▸ What you are asked to do
Copy down every one of the records below, keeping each line exactly as it appears. Leave out the pictures.

★ ★ ★ ★ ★ ★ ★

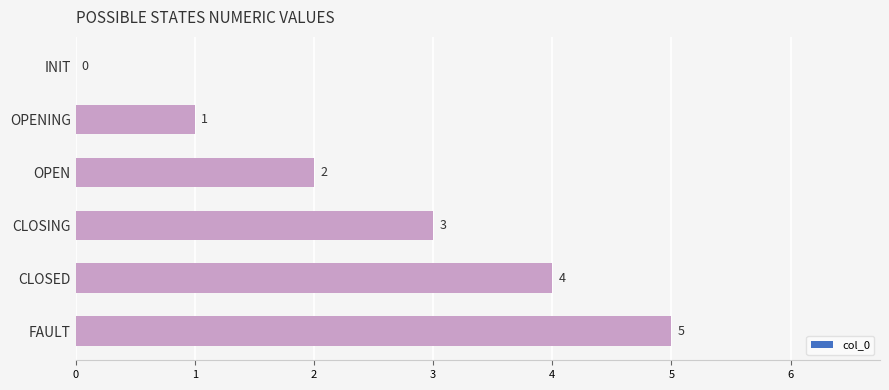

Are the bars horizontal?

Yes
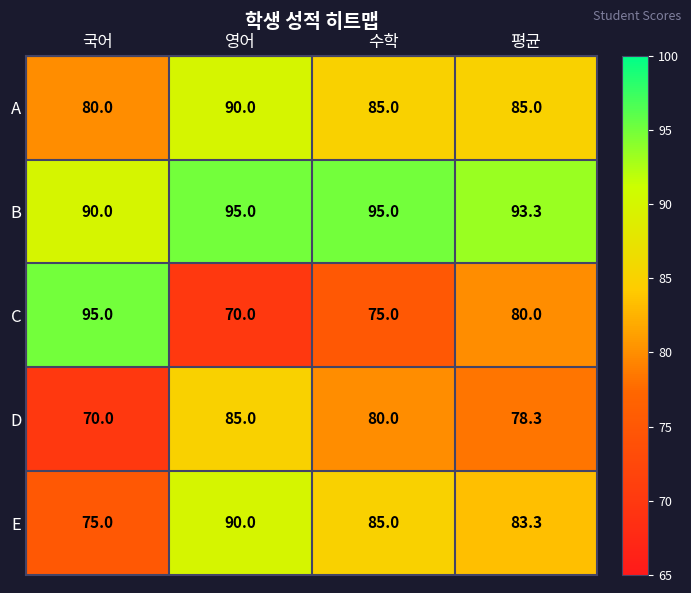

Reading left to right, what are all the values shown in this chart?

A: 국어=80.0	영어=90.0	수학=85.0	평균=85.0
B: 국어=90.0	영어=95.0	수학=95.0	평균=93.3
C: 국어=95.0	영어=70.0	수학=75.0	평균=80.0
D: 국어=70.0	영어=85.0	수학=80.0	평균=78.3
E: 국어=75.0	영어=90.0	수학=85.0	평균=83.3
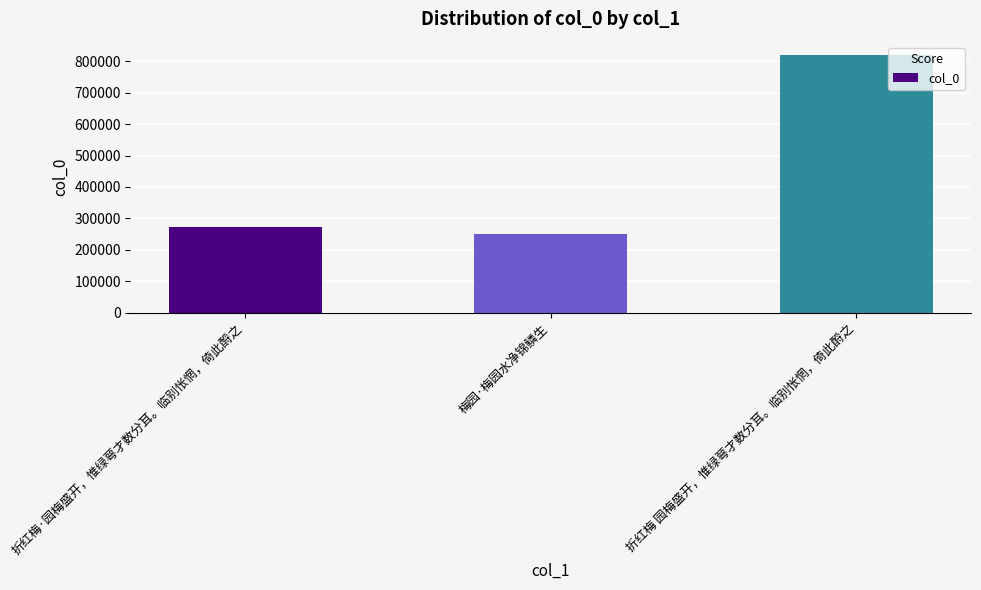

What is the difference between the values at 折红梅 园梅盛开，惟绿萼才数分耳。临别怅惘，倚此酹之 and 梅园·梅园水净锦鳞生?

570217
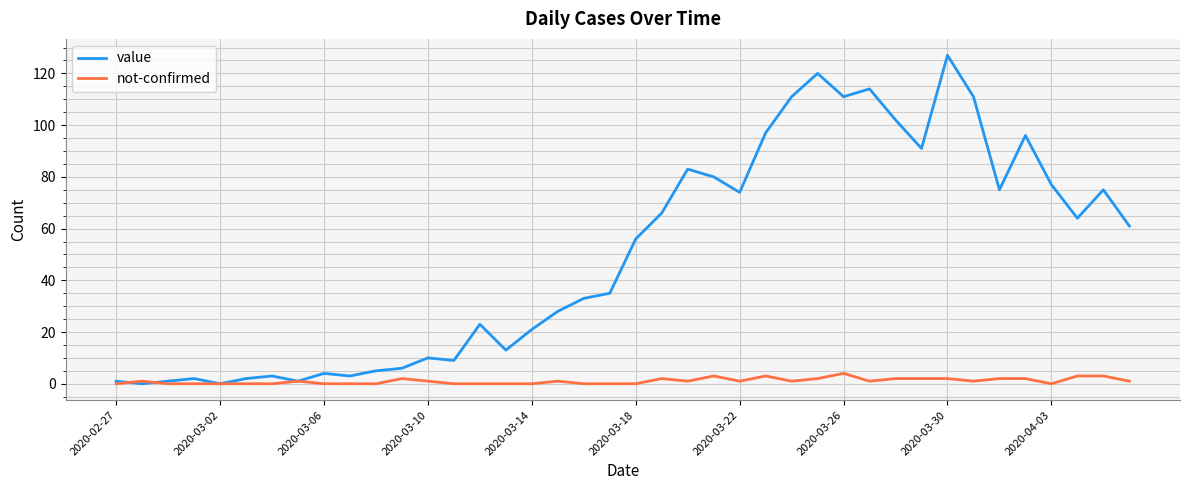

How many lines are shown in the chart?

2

★ ★ ★ ★ ★ ★ ★

▸ Completed exercise
Are the bars horizontal?

Yes

Reading left to right, what are all the values shown in this chart?

A: 국어=80.0	영어=90.0	수학=85.0	평균=85.0
B: 국어=90.0	영어=95.0	수학=95.0	평균=93.3
C: 국어=95.0	영어=70.0	수학=75.0	평균=80.0
D: 국어=70.0	영어=85.0	수학=80.0	평균=78.3
E: 국어=75.0	영어=90.0	수학=85.0	평균=83.3

What is the difference between the values at 折红梅 园梅盛开，惟绿萼才数分耳。临别怅惘，倚此酹之 and 梅园·梅园水净锦鳞生?

570217

How many lines are shown in the chart?

2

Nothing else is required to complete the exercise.